▶ YOUR TASK
Below are records to retype exactly, except for the pictures.

++++++

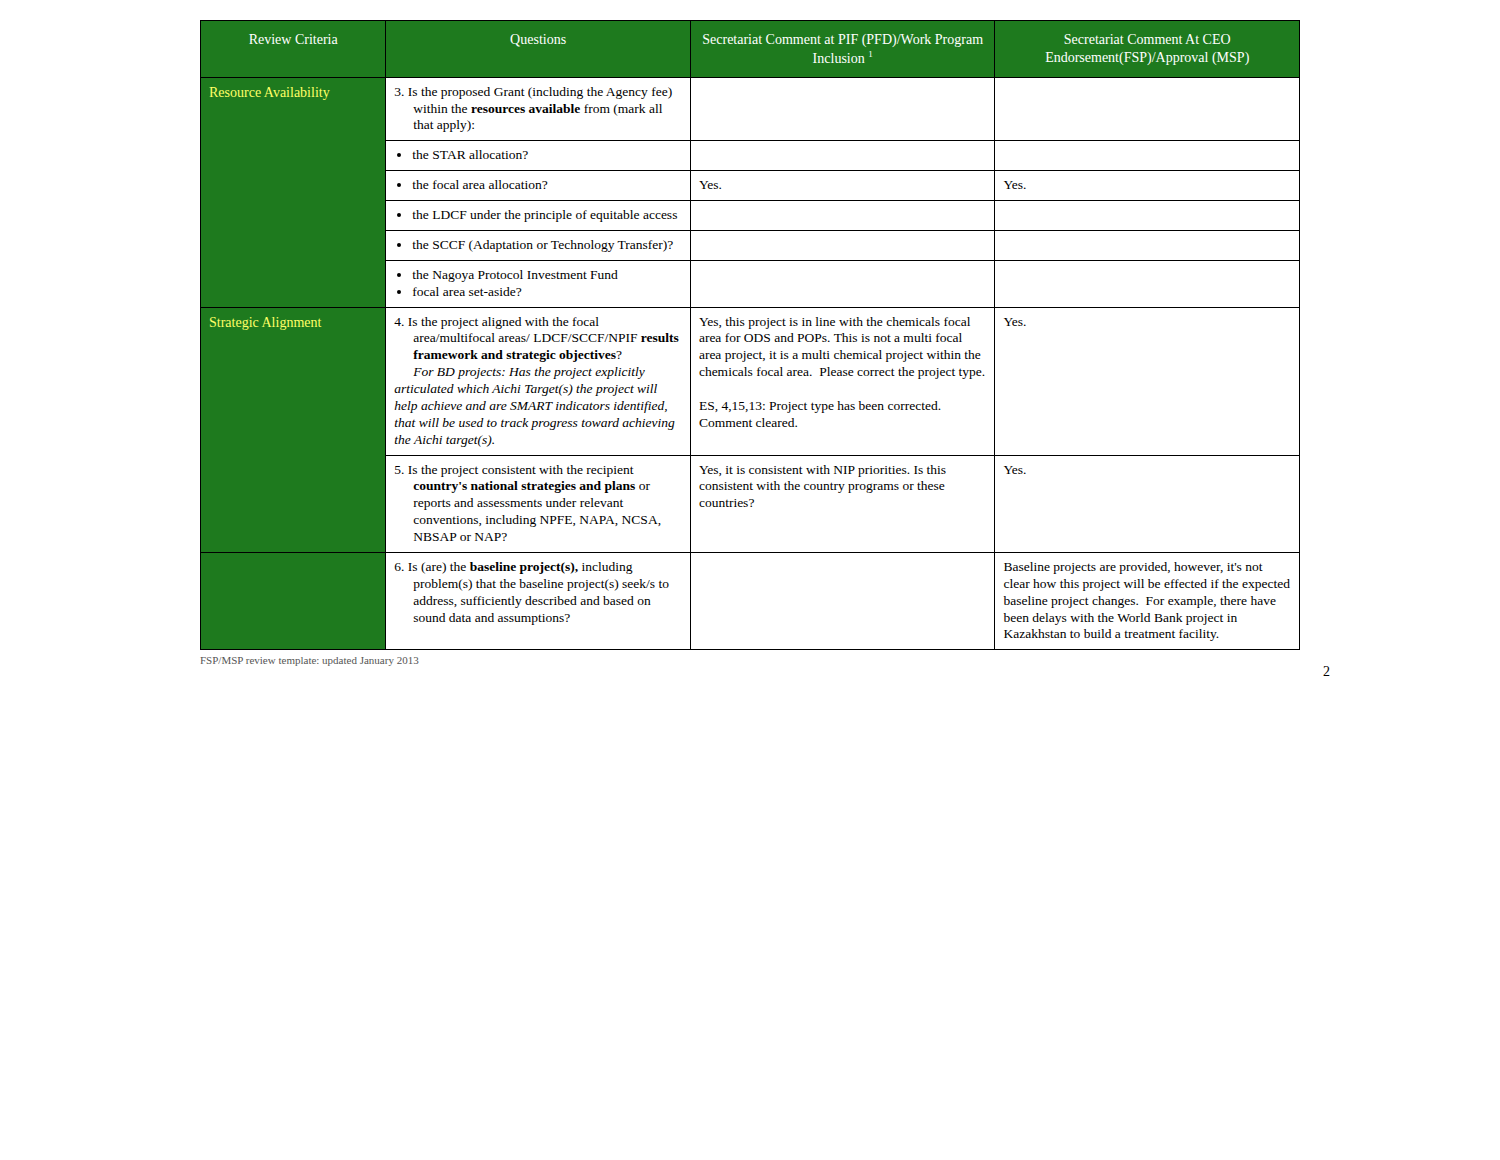| Review Criteria | Questions | Secretariat Comment at PIF (PFD)/Work Program Inclusion 1 | Secretariat Comment At CEO Endorsement(FSP)/Approval (MSP) |
| --- | --- | --- | --- |
| Resource Availability | 3. Is the proposed Grant (including the Agency fee) within the resources available from (mark all that apply): | | |
| the STAR allocation? | | |
| the focal area allocation? | Yes. | Yes. |
| the LDCF under the principle of equitable access | | |
| the SCCF (Adaptation or Technology Transfer)? | | |
| the Nagoya Protocol Investment Fund focal area set-aside? | | |
| Strategic Alignment | 4. Is the project aligned with the focal area/multifocal areas/ LDCF/SCCF/NPIF results framework and strategic objectives ? For BD projects: Has the project explicitly articulated which Aichi Target(s) the project will help achieve and are SMART indicators identified, that will be used to track progress toward achieving the Aichi target(s). | Yes, this project is in line with the chemicals focal area for ODS and POPs. This is not a multi focal area project, it is a multi chemical project within the chemicals focal area. Please correct the project type. ES, 4,15,13: Project type has been corrected. Comment cleared. | Yes. |
| 5. Is the project consistent with the recipient country's national strategies and plans or reports and assessments under relevant conventions, including NPFE, NAPA, NCSA, NBSAP or NAP? | Yes, it is consistent with NIP priorities. Is this consistent with the country programs or these countries? | Yes. |
| | 6. Is (are) the baseline project(s), including problem(s) that the baseline project(s) seek/s to address, sufficiently described and based on sound data and assumptions? | | Baseline projects are provided, however, it's not clear how this project will be effected if the expected baseline project changes. For example, there have been delays with the World Bank project in Kazakhstan to build a treatment facility. |
FSP/MSP review template: updated January 2013 2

++++++

▶ ANSWER TO THE PROBLEM
| Review Criteria | Questions | Secretariat Comment at PIF (PFD)/Work Program Inclusion 1 | Secretariat Comment At CEO Endorsement(FSP)/Approval (MSP) |
| --- | --- | --- | --- |
| Resource Availability | 3. Is the proposed Grant (including the Agency fee) within the resources available from (mark all that apply): | | |
| the STAR allocation? | | |
| the focal area allocation? | Yes. | Yes. |
| the LDCF under the principle of equitable access | | |
| the SCCF (Adaptation or Technology Transfer)? | | |
| the Nagoya Protocol Investment Fund focal area set-aside? | | |
| Strategic Alignment | 4. Is the project aligned with the focal area/multifocal areas/ LDCF/SCCF/NPIF results framework and strategic objectives ? For BD projects: Has the project explicitly articulated which Aichi Target(s) the project will help achieve and are SMART indicators identified, that will be used to track progress toward achieving the Aichi target(s). | Yes, this project is in line with the chemicals focal area for ODS and POPs. This is not a multi focal area project, it is a multi chemical project within the chemicals focal area. Please correct the project type. ES, 4,15,13: Project type has been corrected. Comment cleared. | Yes. |
| 5. Is the project consistent with the recipient country's national strategies and plans or reports and assessments under relevant conventions, including NPFE, NAPA, NCSA, NBSAP or NAP? | Yes, it is consistent with NIP priorities. Is this consistent with the country programs or these countries? | Yes. |
| | 6. Is (are) the baseline project(s), including problem(s) that the baseline project(s) seek/s to address, sufficiently described and based on sound data and assumptions? | | Baseline projects are provided, however, it's not clear how this project will be effected if the expected baseline project changes. For example, there have been delays with the World Bank project in Kazakhstan to build a treatment facility. |
FSP/MSP review template: updated January 2013 2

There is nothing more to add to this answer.